Tipping Sacred Cows: Kick the Bad Work Habits that Masquerade as Virtues
By Jake Breeden
Jossey-Bass, 215 pp., $25.95
There are mountains of books that tout the virtues of innovation, excellence, collaboration, and passion. But every now and then, a contrarian comes along who questions the things we value most.
In Tipping Sacred Cows, author Jake Breeden sets out to reveal the "dark sides" of seven top workplace virtues—balance, collaboration, creativity, excellence, fairness, passion, and preparation. But he isn't just rattling cages. Breeden draws on his years of experience as an executive coach at some of the world's top companies to thoughtfully examine these qualities and their hidden pitfalls.
Calling forth real-life examples that will resonate with many readers, Breeden explains why too much of a good thing is bad for everyone. One by one, each virtue is tipped upside down, exposing how it can result in dangerous behaviors, unintended consequences, and subpar performance.
Breeden is especially keen to overturn the virtues of creativity and innovation, in an age when business leaders don't sit still for fear of being left behind. Breeden (daringly) writes, "often an old idea will do just fine."
Business leaders overvalue creativity, he claims, attempting to churn out innovative ideas more for the purpose of leaving a legacy than to solve an actual business problem. Using published research and powerful examples, Breeden shows readers how to use creativity as a problem-solving tool to accomplish larger goals.
The engaging tone, practical approach, and solid foundation of Tipping Sacred Cows make it a pleasant, informative read—no matter what your sacred cows are. And if you are eager to find out, Breeden offers a free, five-minute assessment on his website (www.breedenideas.com) to identify the virtues you may worship, not wisely, but too well.
The theme of the book is captured in a quote from the famous biologist Steven Jay Gould: "The most erroneous stories are those we think we know best—and therefore never scrutinize or question." Breeden writes, "Gould was a great tipper of sacred cows and I admire his courage and hard work to support his points of view with evidence."
Refreshingly provocative and scrupulously researched, Tipping Sacred Cows helps readers cultivate keener self-awareness and more effective behaviors in the workplace.
Solving Problems With Design Thinking: 10 Stories of What Works
Columbia Business School Publishing, 232 pp., $29.95
"Design thinking," the ability to use design principles to turn abstract ideas into tangible business results, has been much discussed in business circles. The authors first explored the concept of design thinking in Designing for Growth. Now, they are back with a collection of case studies that demonstrate the practical application of design thinking. Solving Problems With Design Thinking details how managers in a range of organizations used design skills such as visualization, storytelling, and experimentation to solve business problems. Find out how even those without a background in design can use these principles to enable product development, sales growth, and employee development.
The Practical Drucker: Applying the Wisdom of the World's Greatest Management Thinker
Amacom, 288 pp., $25
Known as the inventor of modern management, Peter Drucker (who passed away eight years ago) continues to shape the study and practice of management. His keen observations, simple and succinct truths, and insightful predictions are distilled into short, actionable chapters in The Practical Drucker. If you've ever admired Drucker's ideas but were at a loss on how to apply them in your immediate working environment, this is the book for you. Cohen shows readers how to implement Drucker's advice on critical business processes, such as doing more with less, leadership mistakes, process improvement, employee engagement, innovation, and decision making.

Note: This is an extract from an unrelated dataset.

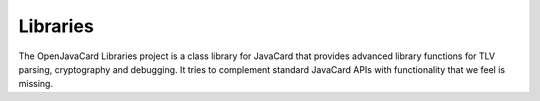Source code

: Libraries
=========

The OpenJavaCard Libraries project is a class library for JavaCard that provides advanced library functions for TLV parsing, cryptography and debugging. It tries to complement standard JavaCard APIs with functionality that we feel is missing.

Winning From Within: A Breakthrough Method for Leading, Living, and Lasting Change
Erica Ariel Fox
HarperBusiness, 320 pp., $28.99
Featuring best practices from Harvard Law School's Program on Negotiation, this book shows readers how to understand and develop their intrinsic leadership abilities so that they can glean positive results from high-stakes interactions. Fox, a Harvard Law lecturer and executive coach, explains how leaders get in their own way, obstructing critical negotiations without realizing it. Readers will learn how to audit their inner monologues and tailor their resulting behavior during these interactions. Combining insights from psychology and examples from the business world, Fox leads readers to make surprising self-discoveries about what may be holding them back.
What's on Bill Wiggenhorn's Bookshelf?
Improving Performance: How to Manage the White Space on the Organization Chart by Geary A. Rummler and Alan P. Brache. Long before others were writing about the integrated organization, Rummler and Brache provided a model to ensure training was reinforced by the measurement system and the flow of information across functions and geographies.
The Idea of Ideas by Robert W. Galvin. This book helped shape my approach to developing leaders on a global basis: Make leadership education challenging, practical, and customized to each situation and individual.
Blind Spot: Hidden Biases of Good People by Mahzarin Banaji and Anthony G. Greenwald. This book helped me understand the importance of diversity in an organization for solving complex problems and taking advantage of missed opportunities. Again, a book that has influenced how we coach and design leadership experiences.